Monday, May 7, 2012


I've been thinking a lot about grief lately and I realized something, it's the great equalizer because no matter who you are, where you are, we have all felt it, we all know of it, we all have suffered some sort of grief in our lives. It's something we can all relate to.

It connects everyone.

We have all felt loss, all felt pain, all have a burning hole in our heart that is aching to be reconnected to that someone who died, or to the idea of life that we never lived, or longing for that one who got away, that friend that we don't talk to anymore.

We all feel it.

Grief is a hard one for me to deal with. I feel grief over the life I thought Seth was supposed to have, that we all were supposed to have together, as a family, and now those dreams have been pushed aside for reality. But the truth is, reality is not so bad, in fact reality is good. I love my son, and while sometimes I have those feelings of grief well up, they remind me of all Seth has been through to get where he is, of all that he has accomplished.

I also have grief over my brother's death. My brother committing suicide in fact. I grieve the man that he would have become, I grieve every birthday past my 27th one that I am now older than my big brother. I grieve for the uncle that my son will never know, for the son that my parents lost, for the brother that will no longer be there for love and support.

And grief is a funny thing, it binds us all together. I was on the bus the other day and the bus driver just loves Seth. And she said that I was lucky to have him. And I am. But at that moment I didn't feel very lucky. I was sick, Seth and I were coming home from yet another doctors appointment, we were tired and hungry and not in a great mood at all, and this woman was telling me I was lucky.

And I ask her if she had any children. "Yes" she said, "a son. He's gone now". Her son passed away in a car accident when he was 20 years old. 20. 20 years old. So much life ahead of him gone. And I told her that my brother was gone as well, gone at 27, and we connected. Because we all know grief. It's a pain that never, ever goes away. Time doesn't heal all wounds. It still feels like a stabbing pain in my heart when I think of my brother, when I see the image of his face in my head.

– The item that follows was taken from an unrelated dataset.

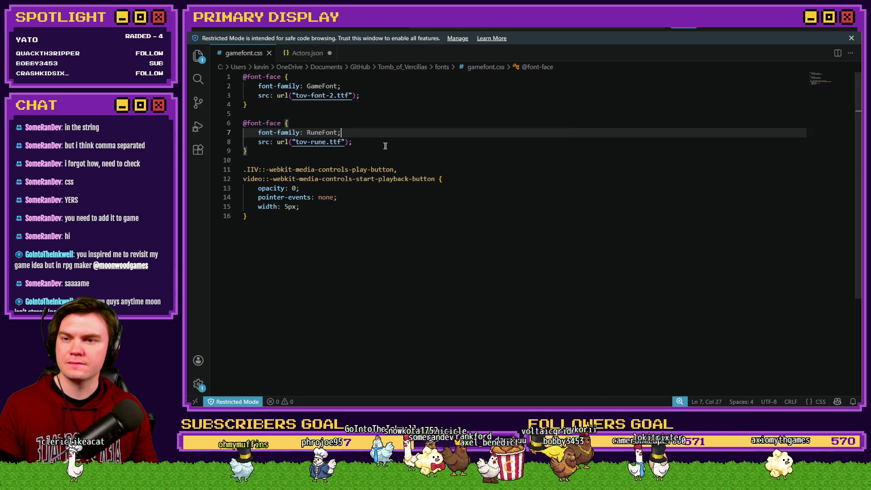
pyautogui.moveTo(307, 133); pyautogui.dragTo(336, 133)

So yes I am damn lucky to have my child. And I assured that woman that she would see her son one day, that he was just waiting up there for her, because that is what I truly believe. Don't ask me if I believe in Heaven or Hell, I couldn't truly tell you one way or the other, but I believe that those who love us are somewhere, and that they see us going through our lives.

I can't ever imagine what it must feel like to lose a child. I can't imagine how my mom feels and I can't imagine how that woman on the bus feels. But I do know that grief makes us human, feeling is one of those things that reassures me that I'm still alive, that I still have passion, that I still have a heart, that God is still with me. Because if I didn't feel I would be. I would cease to exist. Drew calls me a bleeding heart, I say let it bleed. I'm a sensitive, emotional person and I'd rather be this way than not feel at all.

So Seth and I got off that bus and Seth gave the bus driver kisses and waves and a hug. And I remembered something else, something so important to grief . . . . hope and life and love.

It reminds me that we grieve because we love so deeply. And I would feel grief a million times over again before ever giving up the feeling of love, because even though it hurts, even though your heart feels like it's never going to heal and there's a giant hole in it, love is always worth it.